Machine learning provides more and more powerful tools for data analytics. On the other hand, security and privacy attacks increasingly involve data. Therefore, machine learning and security & privacy naturally intersect with each other as they both involve data, and there are many interesting questions at the intersections: i) How machine learning impacts security and privacy analytics design? ii) How security and privacy impact the deployment of machine learning systems?  

 In this talk, I will first talk about machine learning for security and privacy in social networks, particularly, graph-based collective classification to detect fake accounts in social networks. A long-standing challenge in collective classification is that existing methods cannot learn accurate edge weights, thus resulting in limited detection performance in practice. I address this challenge by developing a general weight learning framework. Our framework is applicable to many collective classification methods and significantly enhances detection performance for state-of-the-art methods, while with an acceptable computational overhead. 

Second, I will present the work on stealing hyperparameters in machine learning. Hyperparameters are critical in machine learning and they are also deemed confidential because of their commercial value. I design a framework to accurately steal hyperparameters that are used to balance between the loss function and the regularization terms in the objective function of machine learning algorithms, and evaluate the attack theoretically. I also show that the hyperparameter stealing attack can be used by users to save economic costs when they use machine-learning-as-a-service platforms, e.g., Amazon machine learning,  to train machine learning models. I further study countermeasures. The results highlight the need for new defenses against the hyperparameter stealing attack. 

Finally, I will describe my future research plan on building machine learning systems that are provably secure and privacy-preserving and extending my research from cyber security and privacy to cyber-physical security and privacy. 

 

Bio:

Binghui Wang is currently a Postdoctoral Researcher in Electrical and Computer Engineering at Duke University.

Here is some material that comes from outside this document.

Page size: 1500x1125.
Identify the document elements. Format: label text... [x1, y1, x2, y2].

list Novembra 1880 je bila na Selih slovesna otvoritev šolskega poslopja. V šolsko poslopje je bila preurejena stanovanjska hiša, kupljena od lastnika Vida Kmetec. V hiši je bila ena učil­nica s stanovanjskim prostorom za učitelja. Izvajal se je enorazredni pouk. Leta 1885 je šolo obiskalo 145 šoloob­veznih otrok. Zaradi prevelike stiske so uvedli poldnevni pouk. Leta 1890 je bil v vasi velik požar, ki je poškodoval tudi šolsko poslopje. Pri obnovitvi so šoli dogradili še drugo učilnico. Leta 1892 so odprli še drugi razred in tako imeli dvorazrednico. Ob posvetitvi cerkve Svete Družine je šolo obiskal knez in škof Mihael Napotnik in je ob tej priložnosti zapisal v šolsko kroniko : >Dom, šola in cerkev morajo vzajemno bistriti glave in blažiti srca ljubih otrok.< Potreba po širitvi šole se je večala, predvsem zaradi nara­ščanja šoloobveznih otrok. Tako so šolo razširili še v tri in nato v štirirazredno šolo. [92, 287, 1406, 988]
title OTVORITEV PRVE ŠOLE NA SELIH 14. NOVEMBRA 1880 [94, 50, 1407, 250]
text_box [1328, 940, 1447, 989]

He obtained his Ph.D. from the Electrical and Computer Engineering Department at Iowa State University in July 2019. His research interests are trustworthy machine learning, data-driven security and privacy, and machine learning. His research has been published in top-tier security conferences such as IEEE S & P, CCS, NDSS, and AI/data mining/networking conferences such as NeurIPS, ICLR, WWW, AAAI, INFOCOM, and ICDM. His work has received several honors and awards, such as 2020 DeepMind Best Extended Abstract Award, 2019 NDSS Distinguished Paper Award Honorable Mention, 2017 INFOCOM Paper for Fast Tracking, and has been also deployed by JD, the second-largest e-commerce company headquartered in China.